Currently, a variety of effective phytochemicals have been tested in cancer treatment, which are used alone or in combination with chemotherapeutic agents for treatment. A spray-dried extract from Phyllanthus niruri (SDEPN) was found to be selectively toxic against two cancer cell lines and induced an increase in cell death of HT29 and HepG2 cells when used in combination with cisplatin. HT29 cells did not undergo cell death when SDEPN was used alone. The mechanism of this effect is currently unknown, but may involve apoptosis, since a major component of SDEPN extract is gallic acid, which has been shown to induce apoptotic pathways.

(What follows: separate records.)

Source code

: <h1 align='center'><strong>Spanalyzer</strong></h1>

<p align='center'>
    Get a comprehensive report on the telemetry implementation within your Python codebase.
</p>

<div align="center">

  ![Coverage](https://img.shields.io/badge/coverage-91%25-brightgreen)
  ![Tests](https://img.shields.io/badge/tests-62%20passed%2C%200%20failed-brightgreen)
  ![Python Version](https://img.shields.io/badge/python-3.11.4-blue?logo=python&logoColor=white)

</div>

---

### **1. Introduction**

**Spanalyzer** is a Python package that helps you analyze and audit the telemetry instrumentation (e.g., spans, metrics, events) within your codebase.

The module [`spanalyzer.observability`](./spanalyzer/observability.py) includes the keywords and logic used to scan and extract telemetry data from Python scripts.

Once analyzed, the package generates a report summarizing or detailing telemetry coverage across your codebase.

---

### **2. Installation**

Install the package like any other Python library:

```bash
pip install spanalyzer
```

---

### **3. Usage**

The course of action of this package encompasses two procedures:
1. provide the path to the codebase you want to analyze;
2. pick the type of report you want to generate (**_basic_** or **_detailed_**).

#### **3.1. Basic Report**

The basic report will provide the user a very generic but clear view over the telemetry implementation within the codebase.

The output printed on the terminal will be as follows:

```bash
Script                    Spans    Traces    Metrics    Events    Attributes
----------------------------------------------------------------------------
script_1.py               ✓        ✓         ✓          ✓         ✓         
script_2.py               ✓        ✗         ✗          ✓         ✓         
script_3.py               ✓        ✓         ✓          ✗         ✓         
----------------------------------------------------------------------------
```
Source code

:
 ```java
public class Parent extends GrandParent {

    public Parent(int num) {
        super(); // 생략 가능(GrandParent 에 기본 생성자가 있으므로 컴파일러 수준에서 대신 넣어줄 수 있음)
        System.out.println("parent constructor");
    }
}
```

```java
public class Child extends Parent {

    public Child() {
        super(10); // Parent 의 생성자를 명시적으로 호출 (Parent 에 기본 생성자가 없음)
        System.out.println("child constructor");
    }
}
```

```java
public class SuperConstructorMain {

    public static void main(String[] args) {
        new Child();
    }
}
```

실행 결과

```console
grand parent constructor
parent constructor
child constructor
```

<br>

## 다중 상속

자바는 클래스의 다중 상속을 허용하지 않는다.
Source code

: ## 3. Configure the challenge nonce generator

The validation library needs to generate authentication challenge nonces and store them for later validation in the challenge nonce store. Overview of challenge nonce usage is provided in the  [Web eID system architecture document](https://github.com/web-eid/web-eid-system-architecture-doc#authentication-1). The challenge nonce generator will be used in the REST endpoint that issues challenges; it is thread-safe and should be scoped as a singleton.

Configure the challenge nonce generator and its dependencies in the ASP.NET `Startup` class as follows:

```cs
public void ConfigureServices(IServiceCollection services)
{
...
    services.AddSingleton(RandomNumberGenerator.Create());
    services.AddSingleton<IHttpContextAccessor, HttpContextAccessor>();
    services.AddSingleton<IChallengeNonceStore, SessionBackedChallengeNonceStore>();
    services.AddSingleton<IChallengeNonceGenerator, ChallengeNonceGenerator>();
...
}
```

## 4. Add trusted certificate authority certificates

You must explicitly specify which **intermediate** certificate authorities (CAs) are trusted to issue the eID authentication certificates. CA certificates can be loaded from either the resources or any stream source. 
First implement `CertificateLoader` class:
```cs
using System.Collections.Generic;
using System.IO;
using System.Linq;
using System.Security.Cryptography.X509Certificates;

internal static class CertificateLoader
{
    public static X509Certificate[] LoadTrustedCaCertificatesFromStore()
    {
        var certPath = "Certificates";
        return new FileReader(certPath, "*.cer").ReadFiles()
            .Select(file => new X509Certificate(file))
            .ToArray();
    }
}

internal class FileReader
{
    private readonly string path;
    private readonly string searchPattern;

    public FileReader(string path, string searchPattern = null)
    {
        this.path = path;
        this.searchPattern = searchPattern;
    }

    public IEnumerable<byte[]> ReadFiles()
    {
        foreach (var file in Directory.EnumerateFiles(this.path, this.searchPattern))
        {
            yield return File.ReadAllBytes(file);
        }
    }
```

Innovations and breakthroughs
In this report, the authors have demonstrated that combinations of SDEPN with cisplatin in HT29 and HepG2 cell lines have a more potent effect than either agent alone.
Spray-dried extract of SDEPN appears to be cytotoxic against hepatocellular carcinoma and less toxic against colorectal carcinoma. A combination of SDEPN extract with a chemotherapeutic agent may therefore enhance the efficacy of each component against these cancers. Future in vivo studies will be performed by our group to study the anticancer activity of SDEPN alone and in combination with cisplatin as well as the toxicity against normal tissues.
Dried herbal extracts are widely used as therapeutic products with improved pharmaceutical properties, such as stability and content uniformity. Additionally, dried extracts are successfully used to obtain solid dosage forms that contain a high dose of herbal extracts, such as capsules and tablets. Therefore, spray drying is the most commonly used procedure to obtain dried extracts (spray-dried extracts) in the herbal processing industry.
The manuscript is well written and the findings are interesting to some extent. However, some concerns need to be addressed.